Publication title: Economic Modelling 24(5): 814-822, 2007


This paper describes a quarterly macroeconometric model of the Chinese economy. The model comprises household income and consumption, investment, government, trade, production, prices, money, and employment blocks. The equilibrium-correction form is used for all the behavioral equations and the general → simple dynamic specification approach is adopted. Great efforts have been made to achieve the best possible blend of standard long-run theories, country-specific institutional features and short-run dynamics in data. The tracking performance of the model is evaluated. Forecasting and empirical investigation of a number of topical macroeconomic issues utilizing model simulations have shown the model to be immensely useful.

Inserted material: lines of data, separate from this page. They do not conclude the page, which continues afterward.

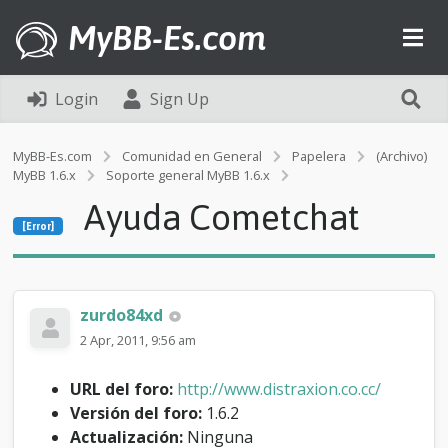
MyBB-Es.com
Login
Sign Up
MyBB-Es.com
Comunidad en General
Papelera
(Archivo)
MyBB 1.6.x
Soporte general MyBB 1.6.x
[Error]
Ayuda Cometchat
A
[Error]
y
u
d
a
C
zurdo84xd
o
2 Apr, 2011, 9:56 am
m
e
t
URL del foro:
http://www.distraxion.co.cc/
c
Versión del foro:
1.6.2
h
Actualización:
Ninguna
a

Article title: Philippines’ progress towards the Millennium Development Goals: geographical and political correlates of subnational outcomes

Authors: Solita Collas-Monsod, Toby C Monsod, Geoffrey M Ducanes

Publication title: Journal of Human Development 5(1): 121-149, 2004


While the Philippines seems to be on track towards achieving some Millennium Development Goals (MDGs), subnational disparities exist indicating possible patterns of isolation or discrimination. This paper examines whether and how geographical and political economy factors help to explain these disparities, focusing specifically on the MDG targets most closely related to the Human Development Index: poverty incidence, per-capita income, infant mortality and primary education completion rates. The paper shows that climate, topography and other spatial factors affect the pace of communities with respect to human development targets. In addition, history and institutions also play a role: provinces characterized by ongoing social-political or socio-cultural conflicts with the state, or those governed by local political dynasties, are lagging on most outcomes.